Work instructions:
Reproduce the full set of records that follow, exactly as shown.

Stored data entries:
◇ ◇ ◇ ◇ ◇ ◇ ◇

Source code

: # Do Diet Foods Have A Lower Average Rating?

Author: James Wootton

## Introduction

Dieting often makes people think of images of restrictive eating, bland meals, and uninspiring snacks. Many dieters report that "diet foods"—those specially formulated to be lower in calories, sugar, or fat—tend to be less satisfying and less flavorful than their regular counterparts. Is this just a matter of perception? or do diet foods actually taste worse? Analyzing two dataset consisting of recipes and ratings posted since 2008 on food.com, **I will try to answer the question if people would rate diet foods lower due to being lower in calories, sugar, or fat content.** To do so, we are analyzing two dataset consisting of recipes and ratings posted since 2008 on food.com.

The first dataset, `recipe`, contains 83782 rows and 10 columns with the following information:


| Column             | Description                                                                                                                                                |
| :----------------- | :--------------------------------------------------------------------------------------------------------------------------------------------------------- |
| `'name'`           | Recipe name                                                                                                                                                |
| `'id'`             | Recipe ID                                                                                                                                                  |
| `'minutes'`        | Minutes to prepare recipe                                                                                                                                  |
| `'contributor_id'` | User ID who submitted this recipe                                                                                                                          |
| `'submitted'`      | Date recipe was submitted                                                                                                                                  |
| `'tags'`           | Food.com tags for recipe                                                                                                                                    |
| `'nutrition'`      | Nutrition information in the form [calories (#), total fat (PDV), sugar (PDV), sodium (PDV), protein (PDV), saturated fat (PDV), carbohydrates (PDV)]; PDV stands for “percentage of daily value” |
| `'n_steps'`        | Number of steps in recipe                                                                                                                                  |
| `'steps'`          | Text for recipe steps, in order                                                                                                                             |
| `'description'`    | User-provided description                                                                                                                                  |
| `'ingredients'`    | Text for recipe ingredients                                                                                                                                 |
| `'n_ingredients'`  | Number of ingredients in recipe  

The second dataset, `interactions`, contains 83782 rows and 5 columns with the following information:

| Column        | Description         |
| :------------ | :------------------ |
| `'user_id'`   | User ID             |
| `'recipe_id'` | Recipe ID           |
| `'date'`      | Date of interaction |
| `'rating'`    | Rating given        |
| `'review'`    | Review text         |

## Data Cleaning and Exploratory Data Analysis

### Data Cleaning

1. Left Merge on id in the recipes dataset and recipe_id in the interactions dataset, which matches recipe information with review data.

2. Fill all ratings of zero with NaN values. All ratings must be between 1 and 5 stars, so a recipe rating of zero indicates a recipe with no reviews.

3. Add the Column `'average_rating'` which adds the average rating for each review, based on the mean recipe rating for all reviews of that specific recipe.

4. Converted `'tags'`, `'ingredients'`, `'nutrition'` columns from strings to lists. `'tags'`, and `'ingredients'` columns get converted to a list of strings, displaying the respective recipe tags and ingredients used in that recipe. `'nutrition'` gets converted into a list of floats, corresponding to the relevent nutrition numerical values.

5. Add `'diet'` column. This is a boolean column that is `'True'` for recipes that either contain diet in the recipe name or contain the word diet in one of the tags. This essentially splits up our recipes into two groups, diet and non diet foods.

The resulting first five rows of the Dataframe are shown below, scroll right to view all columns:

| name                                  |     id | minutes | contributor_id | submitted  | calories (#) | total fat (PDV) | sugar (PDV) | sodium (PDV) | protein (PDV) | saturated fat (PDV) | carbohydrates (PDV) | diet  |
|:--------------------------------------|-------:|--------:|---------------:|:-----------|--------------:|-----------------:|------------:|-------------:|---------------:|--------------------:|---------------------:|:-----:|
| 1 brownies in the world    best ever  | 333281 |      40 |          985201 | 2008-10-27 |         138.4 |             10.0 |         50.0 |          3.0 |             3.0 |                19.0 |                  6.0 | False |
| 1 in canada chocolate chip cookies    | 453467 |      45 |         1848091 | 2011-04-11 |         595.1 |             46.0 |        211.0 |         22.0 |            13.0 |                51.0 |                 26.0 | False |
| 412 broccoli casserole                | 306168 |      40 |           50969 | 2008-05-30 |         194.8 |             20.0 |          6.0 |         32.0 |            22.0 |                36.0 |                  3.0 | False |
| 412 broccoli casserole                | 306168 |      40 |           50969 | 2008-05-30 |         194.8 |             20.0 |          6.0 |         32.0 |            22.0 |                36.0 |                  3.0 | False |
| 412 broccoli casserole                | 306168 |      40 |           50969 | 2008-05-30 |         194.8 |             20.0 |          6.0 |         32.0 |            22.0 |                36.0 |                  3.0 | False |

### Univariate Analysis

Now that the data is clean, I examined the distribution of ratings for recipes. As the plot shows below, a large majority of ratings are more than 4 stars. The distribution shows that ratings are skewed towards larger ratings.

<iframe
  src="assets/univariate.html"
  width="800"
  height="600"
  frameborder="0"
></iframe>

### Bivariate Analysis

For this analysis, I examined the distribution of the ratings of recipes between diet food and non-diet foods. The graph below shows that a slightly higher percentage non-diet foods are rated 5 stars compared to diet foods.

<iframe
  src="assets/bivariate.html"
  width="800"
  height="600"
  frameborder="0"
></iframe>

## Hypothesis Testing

◇ ◇ ◇ ◇ ◇ ◇ ◇

Exercise result:
Source code

: # Do Diet Foods Have A Lower Average Rating?

Author: James Wootton

## Introduction

Dieting often makes people think of images of restrictive eating, bland meals, and uninspiring snacks. Many dieters report that "diet foods"—those specially formulated to be lower in calories, sugar, or fat—tend to be less satisfying and less flavorful than their regular counterparts. Is this just a matter of perception? or do diet foods actually taste worse? Analyzing two dataset consisting of recipes and ratings posted since 2008 on food.com, **I will try to answer the question if people would rate diet foods lower due to being lower in calories, sugar, or fat content.** To do so, we are analyzing two dataset consisting of recipes and ratings posted since 2008 on food.com.

The first dataset, `recipe`, contains 83782 rows and 10 columns with the following information:


| Column             | Description                                                                                                                                                |
| :----------------- | :--------------------------------------------------------------------------------------------------------------------------------------------------------- |
| `'name'`           | Recipe name                                                                                                                                                |
| `'id'`             | Recipe ID                                                                                                                                                  |
| `'minutes'`        | Minutes to prepare recipe                                                                                                                                  |
| `'contributor_id'` | User ID who submitted this recipe                                                                                                                          |
| `'submitted'`      | Date recipe was submitted                                                                                                                                  |
| `'tags'`           | Food.com tags for recipe                                                                                                                                    |
| `'nutrition'`      | Nutrition information in the form [calories (#), total fat (PDV), sugar (PDV), sodium (PDV), protein (PDV), saturated fat (PDV), carbohydrates (PDV)]; PDV stands for “percentage of daily value” |
| `'n_steps'`        | Number of steps in recipe                                                                                                                                  |
| `'steps'`          | Text for recipe steps, in order                                                                                                                             |
| `'description'`    | User-provided description                                                                                                                                  |
| `'ingredients'`    | Text for recipe ingredients                                                                                                                                 |
| `'n_ingredients'`  | Number of ingredients in recipe  

The second dataset, `interactions`, contains 83782 rows and 5 columns with the following information:

| Column        | Description         |
| :------------ | :------------------ |
| `'user_id'`   | User ID             |
| `'recipe_id'` | Recipe ID           |
| `'date'`      | Date of interaction |
| `'rating'`    | Rating given        |
| `'review'`    | Review text         |

## Data Cleaning and Exploratory Data Analysis

### Data Cleaning

1. Left Merge on id in the recipes dataset and recipe_id in the interactions dataset, which matches recipe information with review data.

2. Fill all ratings of zero with NaN values. All ratings must be between 1 and 5 stars, so a recipe rating of zero indicates a recipe with no reviews.

3. Add the Column `'average_rating'` which adds the average rating for each review, based on the mean recipe rating for all reviews of that specific recipe.

4. Converted `'tags'`, `'ingredients'`, `'nutrition'` columns from strings to lists. `'tags'`, and `'ingredients'` columns get converted to a list of strings, displaying the respective recipe tags and ingredients used in that recipe. `'nutrition'` gets converted into a list of floats, corresponding to the relevent nutrition numerical values.

5. Add `'diet'` column. This is a boolean column that is `'True'` for recipes that either contain diet in the recipe name or contain the word diet in one of the tags. This essentially splits up our recipes into two groups, diet and non diet foods.

The resulting first five rows of the Dataframe are shown below, scroll right to view all columns:

| name                                  |     id | minutes | contributor_id | submitted  | calories (#) | total fat (PDV) | sugar (PDV) | sodium (PDV) | protein (PDV) | saturated fat (PDV) | carbohydrates (PDV) | diet  |
|:--------------------------------------|-------:|--------:|---------------:|:-----------|--------------:|-----------------:|------------:|-------------:|---------------:|--------------------:|---------------------:|:-----:|
| 1 brownies in the world    best ever  | 333281 |      40 |          985201 | 2008-10-27 |         138.4 |             10.0 |         50.0 |          3.0 |             3.0 |                19.0 |                  6.0 | False |
| 1 in canada chocolate chip cookies    | 453467 |      45 |         1848091 | 2011-04-11 |         595.1 |             46.0 |        211.0 |         22.0 |            13.0 |                51.0 |                 26.0 | False |
| 412 broccoli casserole                | 306168 |      40 |           50969 | 2008-05-30 |         194.8 |             20.0 |          6.0 |         32.0 |            22.0 |                36.0 |                  3.0 | False |
| 412 broccoli casserole                | 306168 |      40 |           50969 | 2008-05-30 |         194.8 |             20.0 |          6.0 |         32.0 |            22.0 |                36.0 |                  3.0 | False |
| 412 broccoli casserole                | 306168 |      40 |           50969 | 2008-05-30 |         194.8 |             20.0 |          6.0 |         32.0 |            22.0 |                36.0 |                  3.0 | False |

### Univariate Analysis

Now that the data is clean, I examined the distribution of ratings for recipes. As the plot shows below, a large majority of ratings are more than 4 stars. The distribution shows that ratings are skewed towards larger ratings.

<iframe
  src="assets/univariate.html"
  width="800"
  height="600"
  frameborder="0"
></iframe>

### Bivariate Analysis

For this analysis, I examined the distribution of the ratings of recipes between diet food and non-diet foods. The graph below shows that a slightly higher percentage non-diet foods are rated 5 stars compared to diet foods.

<iframe
  src="assets/bivariate.html"
  width="800"
  height="600"
  frameborder="0"
></iframe>

## Hypothesis Testing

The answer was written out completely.